* [Your objective]:
Render the lines from the one containing "What is the total" through the one containing "Which box has the highest median line?" as a JSON list of strings, one per line. Skip blank lines and leave out the pictures.

* [Exercise input]:

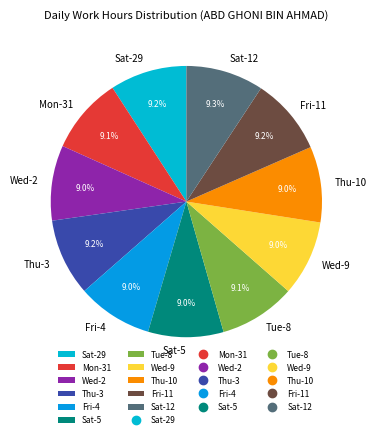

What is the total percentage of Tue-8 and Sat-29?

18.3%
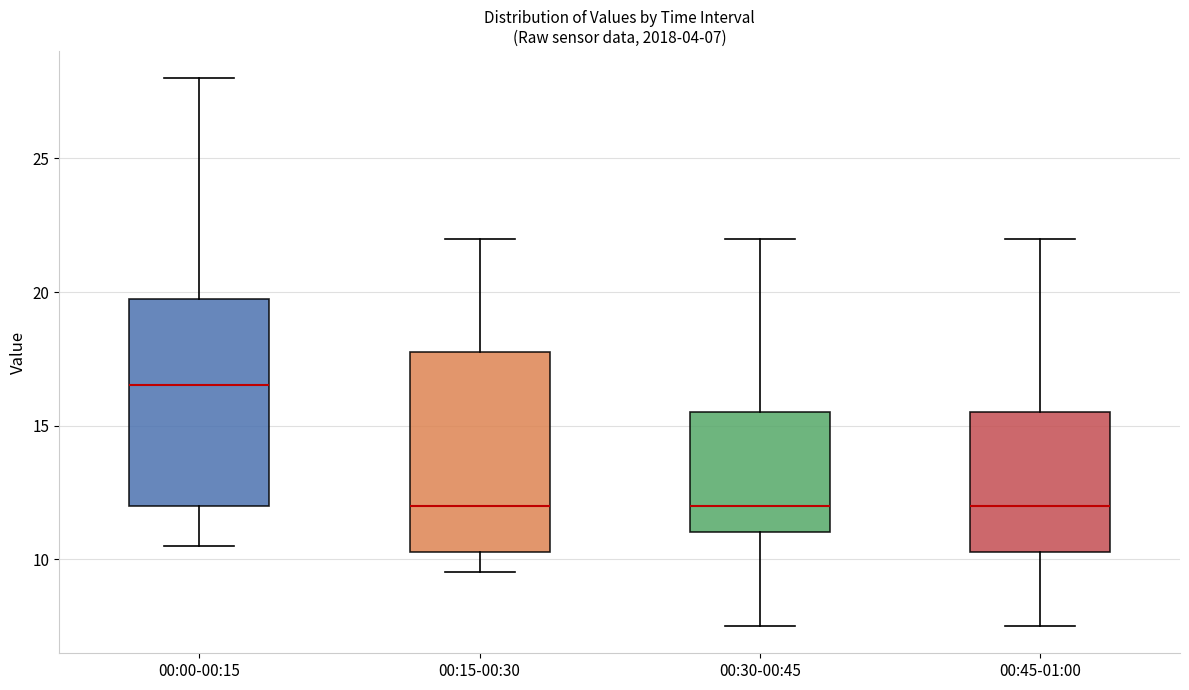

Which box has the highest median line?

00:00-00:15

---

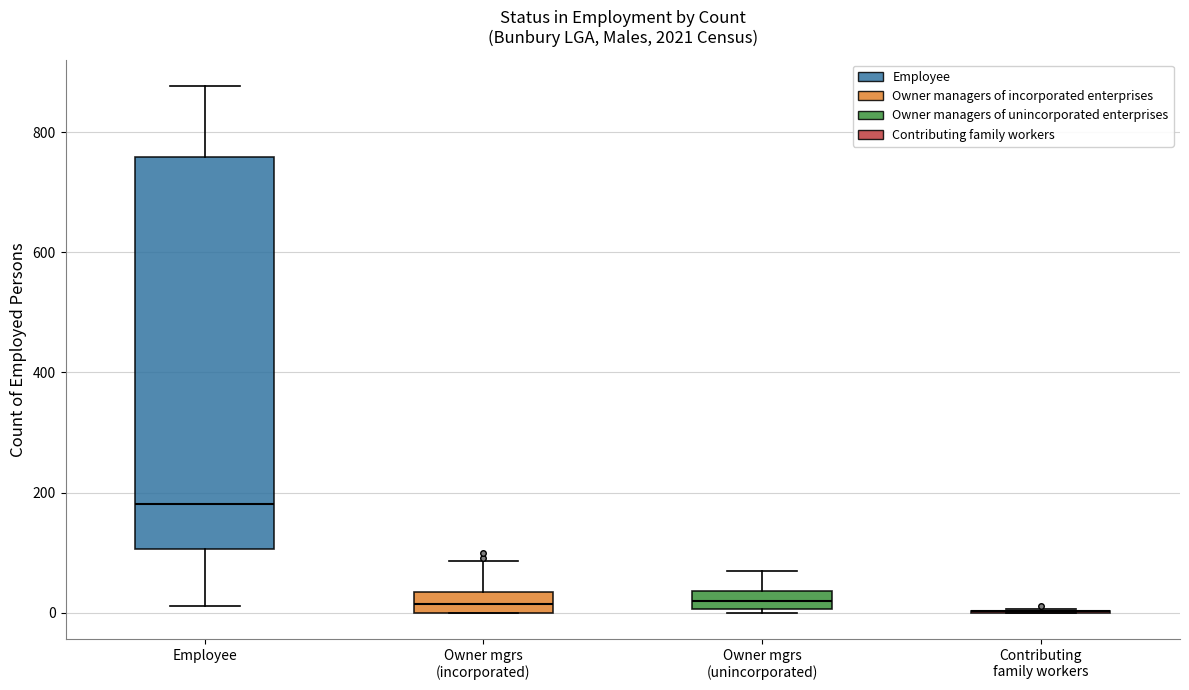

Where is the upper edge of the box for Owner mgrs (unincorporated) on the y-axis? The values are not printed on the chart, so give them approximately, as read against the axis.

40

--

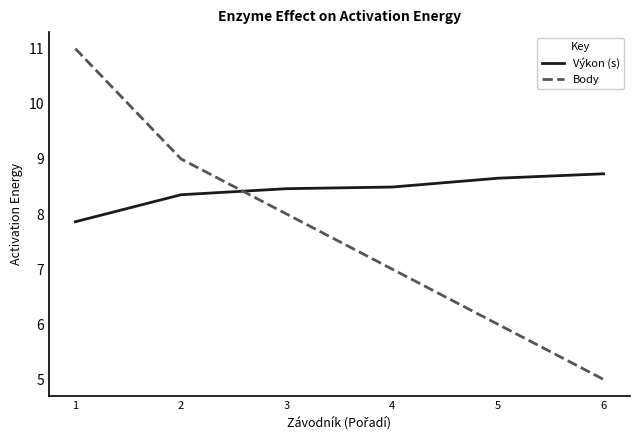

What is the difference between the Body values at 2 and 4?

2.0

* [Exercise solution]:
[
  "What is the total percentage of Tue-8 and Sat-29?",
  "18.3%",
  "Which box has the highest median line?"
]